Известные прозаики, знаменитые поэты и маститые критики, отыскав нужную подворотню, проникали в первый двор, где стоит Успенский храм и где больше нет кладбища с его завывающими салтыковскими привидениями, и вступали под низкие своды второй подворотни. Иные сослепу тотчас шарахались в лужу, но большинству удавалось, балансируя, одолеть эти несколько метров вдоль стеночки и подняться в редакцию. Фазиль Искандер, Владимир Маканин, Александр Городницкий, Евгений Рейн, Синявский и Розанова, Виктор Пелевин и другие известные люди, чертыхаясь и злобно косясь на лужу, балансировали и проникали в редакцию. И ничего себе. То есть мне ни разу не доводилось слышать от них ни одного жалобного или сердитого слова на все эти неудобства. Эти люди несли в журнал свои замечательные романы, прекрасные стихи и потрясающие статьи, не обращая внимания ни на унылые корпуса Чижова, ни на завывающие салтыковские души, ни даже на лужу. А ведь кое-кто из них мог бы плюнуть на лужу и отнести рукопись, скажем, в Малый Путинковский на задворки кинотеатра или на Поварскую в дом с земляными полами, а то и на улицу “Правды” — сплошную автостоянку. Но нет, они отвергали задворки, земляные полы и даже автостоянку, отдавая предпочтение луже. Ни в Париже, ни в Лондоне, ни даже в Нью-Йорке вы луж перед редакциями не увидите. И хотя и там издатели и редакторы не всегда — далеко не всегда — сидят в роскошных офисах, но луж перед этими офисами, даже перед самыми скромными, вы не встретите никогда. Ни перед “Галлимаром”, ни перед “Пингвином”, ни даже перед “Харперзом”.

Мужчин и женщин, работавших в “Знамени”, понять можно: там, за лужей, была их служба. Но иногда трудно было понять тех, кто там не служил. Ради чего они-то шли через лужу? Там, в “Знамени”, медом, что ли, намазано? Так я вам скажу как очевидец и свидетель: медом там, к сожалению, никогда не было намазано. Более того, там даже горчицей не было намазано, хотя иногда казалось, что горчица там водится в промышленных объемах. А иногда так даже и хотелось, чтобы было намазано горчицей. Но чего не было, того не было. Там только чай, а остальное лишь по праздникам или с собой, в портфеле.

■ **Исходные данные**:
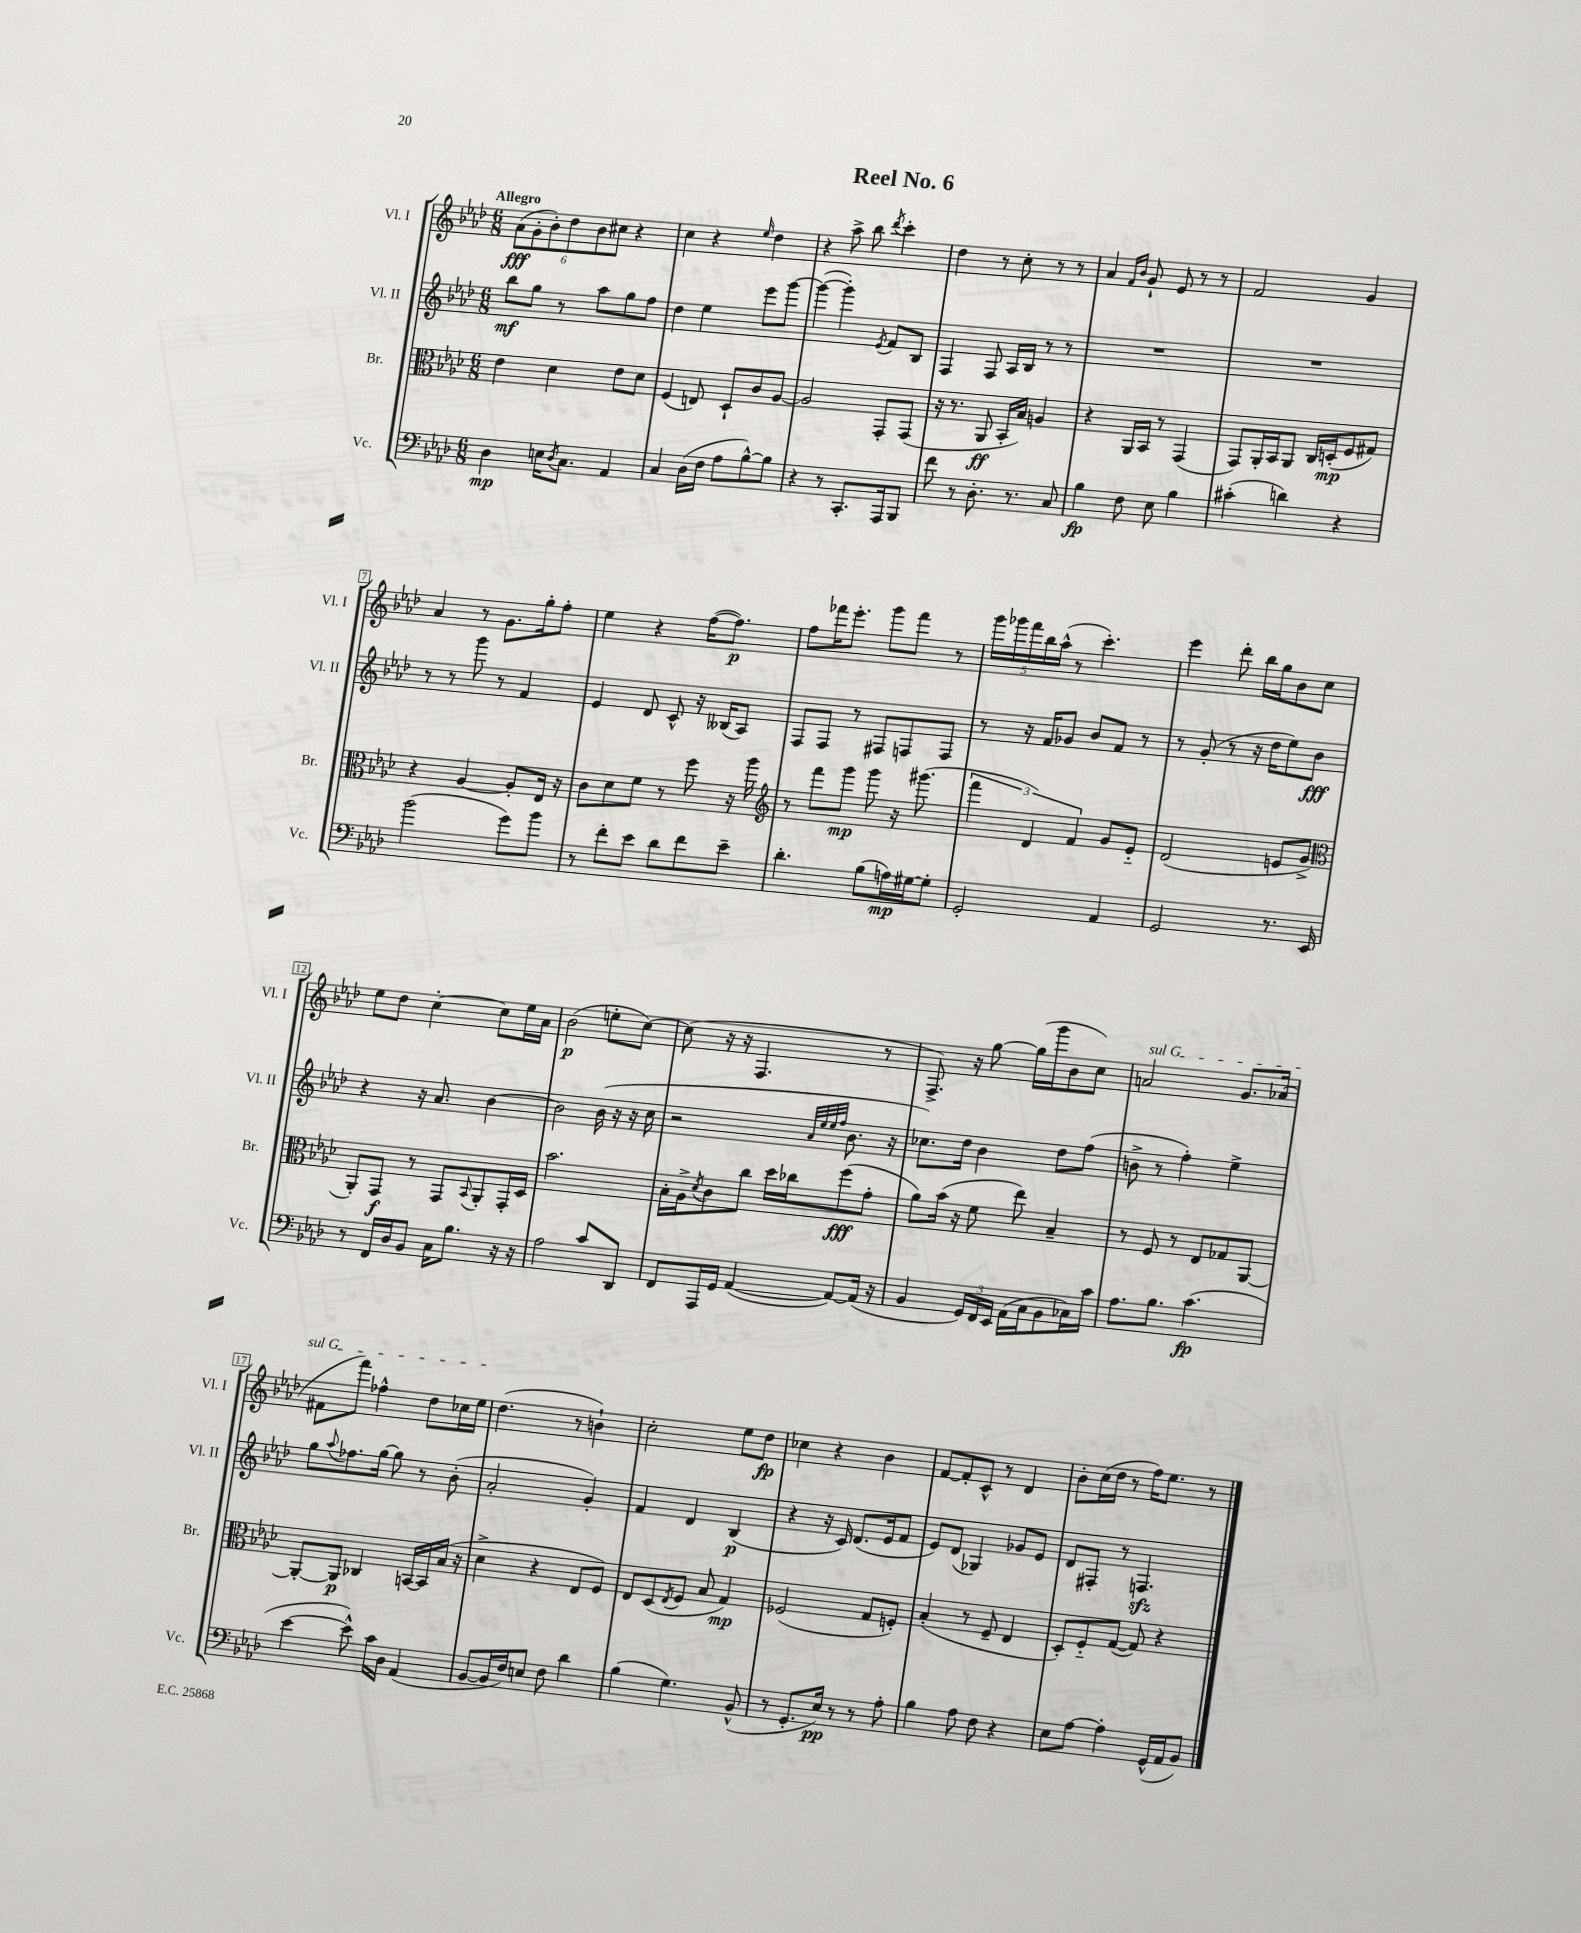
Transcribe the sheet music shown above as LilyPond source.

■ **Письменные задания**:
1. Что, согласно отрывку о луже перед редакцией «Знамени», там было всегда, а что лишь по праздникам или с собой?
2. Допишите следующую часть отрывка о луже перед редакцией «Знамени», начав сразу после его последнего предложения.

■ **Ответы по заданиям**:
1. Всегда был только чай, а остальное лишь по праздникам или с собой, в портфеле.

2.
Гости редакции соглашались преодолевать лужу, чтобы встретиться с сотрудниками редакции, предъявить им свои произведения и выслушать их, сотрудников, мнения — во всяком случае, слова, которые редакторы произносят вслух (некоторые гости догадывались, что не вслух тоже можно говорить слова, но этих слов никто слышать, конечно, не хочет). Человек писал, зачеркивал и снова писал, курил, пил крепкий чай, расшатывая здоровье, и снова писал и переписывал, наконец все это перебелял и отправлялся в “Знамя”. Иные шли с твердой уверенностью в том, что их произведения будут немедленно прочитаны и тотчас напечатаны. У иных такой твердой уверенности не было. Третьи же и вовсе шли получить гонорар, но эти третьи отрезанный ломоть, они интересны лишь официантам, семьям и истории. Интереснее первые две категории. Потому что даже те, кто твердо уверен в успехе, в глубине души чувствуют себя немногим лучше салтыковских привидений: ведь в журнале могут отказать не только графоману. А если и принимают рукопись, то с условиями — доделать там и переписать здесь. И известный прозаик, приехавший из Санкт-Петербурга, в пятницу, когда в редакции малолюдно, усаживался с карандашом за стол, чтобы довести рукопись до ума. И сидел до вечера, а потом еще день-другой, чтобы только убрать недолжные слова, строчки и абзацы, а иногда и героев — к чертовой матери, потому что редактор со всей силой нескрываемого убеждения и тайного отвращения набросился на этих недолжных героев. Маститый автор все сделал как надо. Что не надо стер и зачеркнул, а кого не надо — убил.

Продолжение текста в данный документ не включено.